I believe that it's very important for me to be a part of ensuring a product is safe. I could not imagine what it would feel like if I had to go through all of those labels and ingredients myself, if I was the Celiac, not to mention the homework and research required to understand what and where gluten actually is.
For the person with Celiac's disease, it's an enormous help if other people are making sure they are safe, reading labels with them, double checking and ensuring.
For the ones you love, be a part of the ongoing learning curve, read the labels, check the internet for questionable contents and uncertain products. Don't be afraid to call a company about their product. Not only will the Celiac in your life be thankful for the help, you will learn a thing or two about the things you eat--and that can only be beneficial.
Stop feeling sorry
This is last thing I'd like to recommend to help make someone with Celiac's feel less bad about their condition, even though it may sound rather harsh.
Stop feeling sorry for them.
It will happen that a Celiac joins you in an restaurant or meeting, and won't be able to eat anything there. It's bad. They know. You know. The staff knows. However, stop apologizing. Stop saying, "Sorry you can't eat here." The more they're made aware of the fact that they are in an "hostile" environment, the more they feel like an outsider, high maintenance, or even a freak.

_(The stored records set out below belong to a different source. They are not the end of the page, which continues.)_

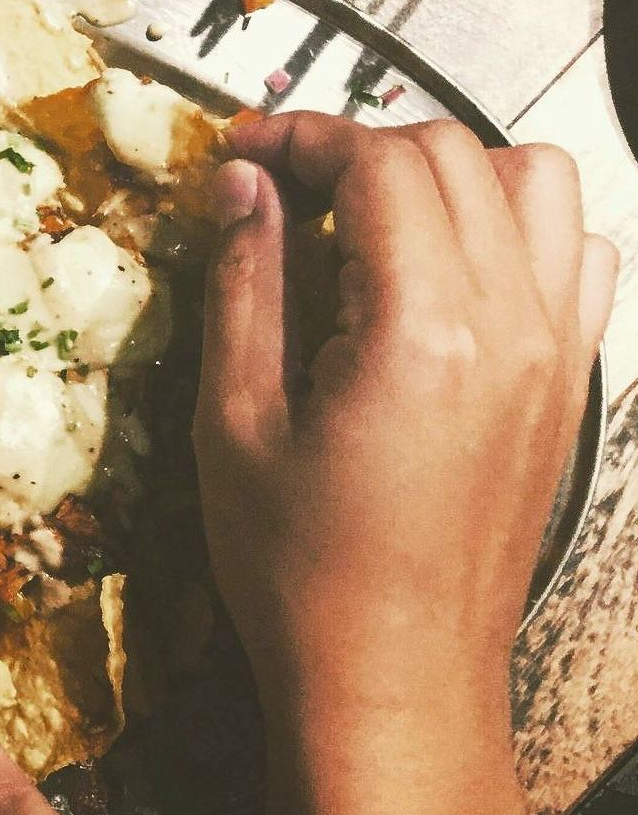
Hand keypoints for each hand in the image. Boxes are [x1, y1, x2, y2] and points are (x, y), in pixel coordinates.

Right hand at [192, 114, 616, 814]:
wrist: (393, 676)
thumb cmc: (300, 570)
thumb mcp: (235, 422)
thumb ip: (243, 284)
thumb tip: (243, 184)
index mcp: (421, 333)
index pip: (380, 162)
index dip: (302, 138)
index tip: (245, 155)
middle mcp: (510, 327)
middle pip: (453, 153)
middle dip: (362, 147)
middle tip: (287, 191)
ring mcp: (557, 354)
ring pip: (534, 182)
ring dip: (449, 172)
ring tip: (373, 220)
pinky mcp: (570, 384)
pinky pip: (578, 253)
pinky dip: (518, 228)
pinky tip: (448, 270)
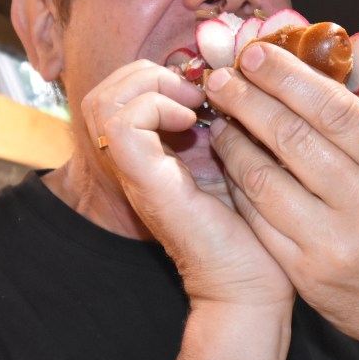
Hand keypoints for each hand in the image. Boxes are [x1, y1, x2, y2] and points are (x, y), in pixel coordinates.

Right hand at [80, 60, 293, 309]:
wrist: (252, 285)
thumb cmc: (255, 227)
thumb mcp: (238, 161)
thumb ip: (225, 125)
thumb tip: (235, 80)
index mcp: (154, 155)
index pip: (121, 93)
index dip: (157, 75)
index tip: (205, 88)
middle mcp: (135, 163)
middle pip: (104, 92)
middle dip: (149, 74)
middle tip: (196, 92)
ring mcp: (136, 174)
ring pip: (103, 102)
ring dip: (150, 87)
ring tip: (192, 104)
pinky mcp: (148, 183)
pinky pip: (122, 126)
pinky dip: (154, 108)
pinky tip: (192, 123)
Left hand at [204, 42, 358, 354]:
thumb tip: (309, 76)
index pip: (336, 110)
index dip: (288, 78)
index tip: (256, 54)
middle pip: (294, 138)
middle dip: (249, 100)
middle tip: (222, 77)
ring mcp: (336, 244)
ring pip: (265, 179)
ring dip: (234, 142)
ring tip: (220, 118)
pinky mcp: (307, 274)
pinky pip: (258, 219)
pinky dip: (239, 185)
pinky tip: (230, 164)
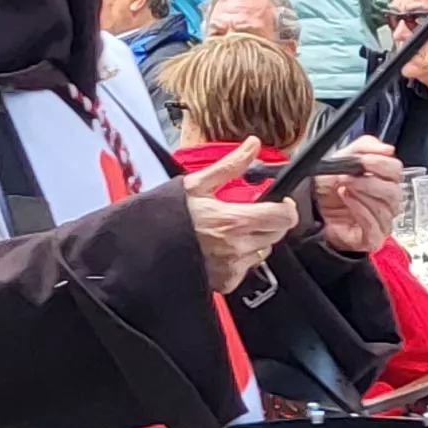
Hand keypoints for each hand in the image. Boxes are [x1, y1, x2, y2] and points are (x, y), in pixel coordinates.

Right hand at [181, 141, 300, 294]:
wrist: (142, 247)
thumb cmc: (166, 216)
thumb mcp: (197, 184)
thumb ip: (231, 165)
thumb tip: (253, 145)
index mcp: (233, 221)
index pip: (283, 217)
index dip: (285, 207)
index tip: (278, 201)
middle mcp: (236, 247)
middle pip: (277, 234)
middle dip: (271, 221)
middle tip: (252, 212)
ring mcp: (232, 267)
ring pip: (264, 251)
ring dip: (256, 239)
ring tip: (232, 230)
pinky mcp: (225, 282)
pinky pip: (247, 268)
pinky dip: (241, 258)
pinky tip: (223, 248)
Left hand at [314, 139, 407, 252]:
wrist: (308, 209)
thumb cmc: (326, 188)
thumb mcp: (342, 158)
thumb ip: (364, 147)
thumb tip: (387, 149)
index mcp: (383, 180)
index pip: (396, 171)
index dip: (382, 164)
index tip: (364, 160)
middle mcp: (386, 202)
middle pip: (394, 192)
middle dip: (369, 182)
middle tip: (348, 177)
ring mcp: (381, 221)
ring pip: (385, 208)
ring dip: (362, 195)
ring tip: (342, 188)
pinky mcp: (372, 239)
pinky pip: (374, 226)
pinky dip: (361, 211)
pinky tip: (347, 200)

The best solution to that problem, obviously, is to plan ahead. But not everybody always knows every time.
It'll take some patience and practice to accept the fact that not everyone can always cater to someone with Celiac's. Maybe the venue can be changed, or there are some fresh fruits and vegetables to enjoy in the house, but sometimes you're stuck where you are. And that has to be okay. The person with Celiac's has to accept it, and the rest has to stop feeling sorry, so everyone can move on.
Next time everyone will know better, hopefully.
Gluten free lifestyles aren’t for everyone. But for some, there’s simply no other option.
It’s easy to be gluten free. Anybody can do it. But it’s an entirely different thing to be dependent on a complete gluten free way of living, which the partner, friend or family member needs to understand for the sake of their loved ones. There’s simply no grey zone.
I have learned about the importance of working together on this, whether I need it for myself or not, and I’m trying to do my part by reading labels, by asking servers, and by learning to cook in a different way then I grew up with.
Patiences, acceptance and understanding are the keys to a successful relationship with someone that’s diagnosed with Celiac’s disease.